* _RECORDS TO PROCESS_:
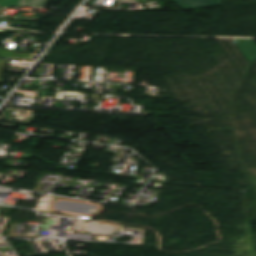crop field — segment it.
Returning <instances> with one entry per match:
<instances>
[{
    "label": "crop field",
    "mask_w": 256,
    "mask_h": 256,
    "mask_svg": "<svg viewBox=\"0 0 256 256\" xmlns=\"http://www.w3.org/2000/svg\"><path fill=\"white\" fill-rule=\"evenodd\" d=\"M248 61L256 60V45L252 40L234 39Z\"/></svg>",
    "instance_id": "8a807250"
},
{
    "label": "crop field",
    "mask_w": 256,
    "mask_h": 256,
    "mask_svg": "<svg viewBox=\"0 0 256 256\" xmlns=\"http://www.w3.org/2000/svg\"><path fill=\"white\" fill-rule=\"evenodd\" d=\"M46 0H0L1 7H11L19 5L44 6Z\"/></svg>",
    "instance_id": "ac0d7876"
},
{
    "label": "crop field",
    "mask_w": 256,
    "mask_h": 256,
    "mask_svg": "<svg viewBox=\"0 0 256 256\" xmlns=\"http://www.w3.org/2000/svg\"><path fill=\"white\" fill-rule=\"evenodd\" d=\"M36 56L37 55H34V54L0 50V57H3V58H11V59H20V60L33 61Z\"/></svg>",
    "instance_id": "34b2d1b8"
},
{
    "label": "crop field",
    "mask_w": 256,
    "mask_h": 256,
    "mask_svg": "<svg viewBox=\"0 0 256 256\" xmlns=\"http://www.w3.org/2000/svg\"><path fill=\"white\" fill-rule=\"evenodd\" d=\"M172 1L176 5H178L182 10L194 9V7L187 5L185 1H205L206 7L222 5L221 0H172Z\"/></svg>",
    "instance_id": "412701ff"
},
{
    "label": "crop field",
    "mask_w": 256,
    "mask_h": 256,
    "mask_svg": "<svg viewBox=\"0 0 256 256\" xmlns=\"http://www.w3.org/2000/svg\"><path fill=\"white\" fill-rule=\"evenodd\" d=\"M7 63L8 61L6 60H0V82H2V71Z\"/></svg>",
    "instance_id": "f4fd0767"
},
{
    "label": "crop field",
    "mask_w": 256,
    "mask_h": 256,
    "mask_svg": "<svg viewBox=\"0 0 256 256\" xmlns=\"http://www.w3.org/2000/svg\"><path fill=\"white\" fill-rule=\"evenodd\" d=\"M187 4L192 5L196 8L198 7H205L204 2H187Z\"/></svg>",
    "instance_id": "dd49c442"
},
{
    "label": "crop field",
    "mask_w": 256,
    "mask_h": 256,
    "mask_svg": "<svg viewBox=\"0 0 256 256\" xmlns=\"http://www.w3.org/2000/svg\"><path fill=\"white\" fill-rule=\"evenodd\" d=\"M16 19L37 20V19H27V18H16Z\"/></svg>",
    "instance_id": "e52e79f7"
}]
</instances>
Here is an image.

* _REQUEST_:
Reproduce every item above word for word, leaving the pictures out of your answer.

* _CORRECT ANSWER_:
crop field — segment it.
Returning <instances> with one entry per match:
<instances>
[{
    "label": "crop field",
    "mask_w": 256,
    "mask_h": 256,
    "mask_svg": "<svg viewBox=\"0 0 256 256\" xmlns=\"http://www.w3.org/2000/svg\"><path fill=\"white\" fill-rule=\"evenodd\" d=\"M248 61L256 60V45L252 40L234 39Z\"/></svg>",
    "instance_id": "8a807250"
},
{
    "label": "crop field",
    "mask_w": 256,
    "mask_h": 256,
    "mask_svg": "<svg viewBox=\"0 0 256 256\" xmlns=\"http://www.w3.org/2000/svg\"><path fill=\"white\" fill-rule=\"evenodd\" d=\"M46 0H0L1 7H11L19 5L44 6Z\"/></svg>",
    "instance_id": "ac0d7876"
},
{
    "label": "crop field",
    "mask_w": 256,
    "mask_h": 256,
    "mask_svg": "<svg viewBox=\"0 0 256 256\" xmlns=\"http://www.w3.org/2000/svg\"><path fill=\"white\" fill-rule=\"evenodd\" d=\"M36 56L37 55H34V54L0 50V57H3V58H11V59H20V60L33 61Z\"/></svg>",
    "instance_id": "34b2d1b8"
},
{
    "label": "crop field",
    "mask_w": 256,
    "mask_h": 256,
    "mask_svg": "<svg viewBox=\"0 0 256 256\" xmlns=\"http://www.w3.org/2000/svg\"><path fill=\"white\" fill-rule=\"evenodd\" d=\"M172 1L176 5H178L182 10L194 9V7L187 5L185 1H205L206 7L222 5L221 0H172Z\"/></svg>",
    "instance_id": "412701ff"
},
{
    "label": "crop field",
    "mask_w": 256,
    "mask_h": 256,
    "mask_svg": "<svg viewBox=\"0 0 256 256\" xmlns=\"http://www.w3.org/2000/svg\"><path fill=\"white\" fill-rule=\"evenodd\" d=\"M7 63L8 61L6 60H0V82H2V71Z\"/></svg>",
    "instance_id": "f4fd0767"
},
{
    "label": "crop field",
    "mask_w": 256,
    "mask_h": 256,
    "mask_svg": "<svg viewBox=\"0 0 256 256\" xmlns=\"http://www.w3.org/2000/svg\"><path fill=\"white\" fill-rule=\"evenodd\" d=\"M187 4L192 5L196 8L198 7H205L204 2H187Z\"/></svg>",
    "instance_id": "dd49c442"
},
{
    "label": "crop field",
    "mask_w": 256,
    "mask_h": 256,
    "mask_svg": "<svg viewBox=\"0 0 256 256\" xmlns=\"http://www.w3.org/2000/svg\"><path fill=\"white\" fill-rule=\"evenodd\" d=\"M16 19L37 20V19H27V18H16Z\"/></svg>",
    "instance_id": "e52e79f7"
}]
</instances>
Here is an image.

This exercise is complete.